Conservation laws and bosonization in integrable Luttinger liquids

TL;DR

This paper introduces a bosonic operator algebra to describe the Luttinger-liquid behavior in integrable models like the Hubbard chain, unifying and extending previous results across all parameter regimes.

Contribution

It develops a bosonic operator framework for Bethe ansatz solvable models, applicable to all parameters, and clarifies the charge-spin separation and pseudoparticle concepts.

Findings

Bosonic algebra describes Luttinger liquids in integrable models.

Unified treatment of Hubbard chain for all U, density, and magnetization.

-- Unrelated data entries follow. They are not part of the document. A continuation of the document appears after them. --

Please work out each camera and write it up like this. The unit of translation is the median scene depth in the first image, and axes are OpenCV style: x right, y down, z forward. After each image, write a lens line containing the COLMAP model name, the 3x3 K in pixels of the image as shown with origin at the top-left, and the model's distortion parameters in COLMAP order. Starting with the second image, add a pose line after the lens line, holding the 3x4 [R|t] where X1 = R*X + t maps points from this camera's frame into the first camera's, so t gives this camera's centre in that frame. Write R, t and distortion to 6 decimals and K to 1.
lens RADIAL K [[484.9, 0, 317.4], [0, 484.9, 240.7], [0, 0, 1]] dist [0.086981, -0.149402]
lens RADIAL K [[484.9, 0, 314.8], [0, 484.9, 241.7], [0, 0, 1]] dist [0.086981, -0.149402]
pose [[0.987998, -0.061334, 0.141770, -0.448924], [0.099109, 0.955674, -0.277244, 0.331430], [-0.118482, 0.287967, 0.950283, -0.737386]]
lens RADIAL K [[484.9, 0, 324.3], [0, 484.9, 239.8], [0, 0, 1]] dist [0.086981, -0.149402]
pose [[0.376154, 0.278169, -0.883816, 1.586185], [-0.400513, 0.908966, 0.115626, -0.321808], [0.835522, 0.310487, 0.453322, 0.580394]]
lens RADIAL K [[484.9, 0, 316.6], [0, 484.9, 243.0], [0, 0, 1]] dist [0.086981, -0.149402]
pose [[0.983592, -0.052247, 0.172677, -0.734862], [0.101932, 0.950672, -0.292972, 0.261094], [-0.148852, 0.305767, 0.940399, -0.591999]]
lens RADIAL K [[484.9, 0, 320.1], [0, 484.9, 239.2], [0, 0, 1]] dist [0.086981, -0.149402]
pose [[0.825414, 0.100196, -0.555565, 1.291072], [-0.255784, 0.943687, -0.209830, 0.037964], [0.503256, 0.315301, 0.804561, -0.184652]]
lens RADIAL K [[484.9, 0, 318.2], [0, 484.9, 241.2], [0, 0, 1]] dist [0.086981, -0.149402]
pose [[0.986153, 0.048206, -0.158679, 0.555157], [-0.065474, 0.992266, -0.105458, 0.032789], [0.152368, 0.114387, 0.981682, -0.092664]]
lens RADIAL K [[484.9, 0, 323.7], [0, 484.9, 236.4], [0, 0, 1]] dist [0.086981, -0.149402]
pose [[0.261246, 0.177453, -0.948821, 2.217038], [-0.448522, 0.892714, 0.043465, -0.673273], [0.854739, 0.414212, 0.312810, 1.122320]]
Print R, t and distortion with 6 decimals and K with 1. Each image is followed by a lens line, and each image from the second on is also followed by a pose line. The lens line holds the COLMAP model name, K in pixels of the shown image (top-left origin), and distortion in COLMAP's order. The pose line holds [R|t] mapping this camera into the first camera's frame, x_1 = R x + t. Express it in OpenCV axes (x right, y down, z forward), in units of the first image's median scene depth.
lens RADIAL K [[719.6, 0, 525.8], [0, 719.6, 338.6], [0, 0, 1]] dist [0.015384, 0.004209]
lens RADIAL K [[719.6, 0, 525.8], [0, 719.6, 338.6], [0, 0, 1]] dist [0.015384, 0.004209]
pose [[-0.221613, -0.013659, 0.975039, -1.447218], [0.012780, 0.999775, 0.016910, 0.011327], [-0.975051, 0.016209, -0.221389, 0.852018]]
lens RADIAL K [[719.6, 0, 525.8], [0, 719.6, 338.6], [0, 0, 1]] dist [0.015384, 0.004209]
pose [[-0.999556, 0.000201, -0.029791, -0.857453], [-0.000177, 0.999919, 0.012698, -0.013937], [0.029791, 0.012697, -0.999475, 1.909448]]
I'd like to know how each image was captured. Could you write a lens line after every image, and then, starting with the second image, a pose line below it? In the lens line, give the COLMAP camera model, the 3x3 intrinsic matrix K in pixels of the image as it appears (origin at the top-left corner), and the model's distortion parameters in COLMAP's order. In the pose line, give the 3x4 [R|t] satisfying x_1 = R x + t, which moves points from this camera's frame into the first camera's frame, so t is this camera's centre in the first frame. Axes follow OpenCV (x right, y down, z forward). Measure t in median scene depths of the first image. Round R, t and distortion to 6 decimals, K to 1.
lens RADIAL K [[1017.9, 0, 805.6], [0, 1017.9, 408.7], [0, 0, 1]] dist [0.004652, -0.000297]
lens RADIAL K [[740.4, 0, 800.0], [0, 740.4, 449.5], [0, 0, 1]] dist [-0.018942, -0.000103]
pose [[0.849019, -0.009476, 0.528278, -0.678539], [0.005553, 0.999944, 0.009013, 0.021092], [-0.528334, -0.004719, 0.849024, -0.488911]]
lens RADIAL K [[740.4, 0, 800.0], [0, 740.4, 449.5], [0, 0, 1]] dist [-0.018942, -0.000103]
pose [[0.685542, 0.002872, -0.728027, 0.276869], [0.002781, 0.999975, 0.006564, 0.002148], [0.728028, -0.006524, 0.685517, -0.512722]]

Clarification of pseudoparticle and charge-spin separation concepts.

Abstract

We examine and explain the Luttinger-liquid character of models solvable by the Bethe ansatz by introducing a suitable bosonic operator algebra. In the case of the Hubbard chain, this involves two bosonic algebras which apply to {\it all} values of $U$, electronic density, and magnetization. Only at zero magnetization does this lead to the usual charge - spin separation. We show that our ``pseudoparticle'' operator approach clarifies, unifies, and extends several recent results, including the existence of independent right and left equations of motion and the concept of ``pseudoparticle'' (also known as ``Bethe quasiparticle'').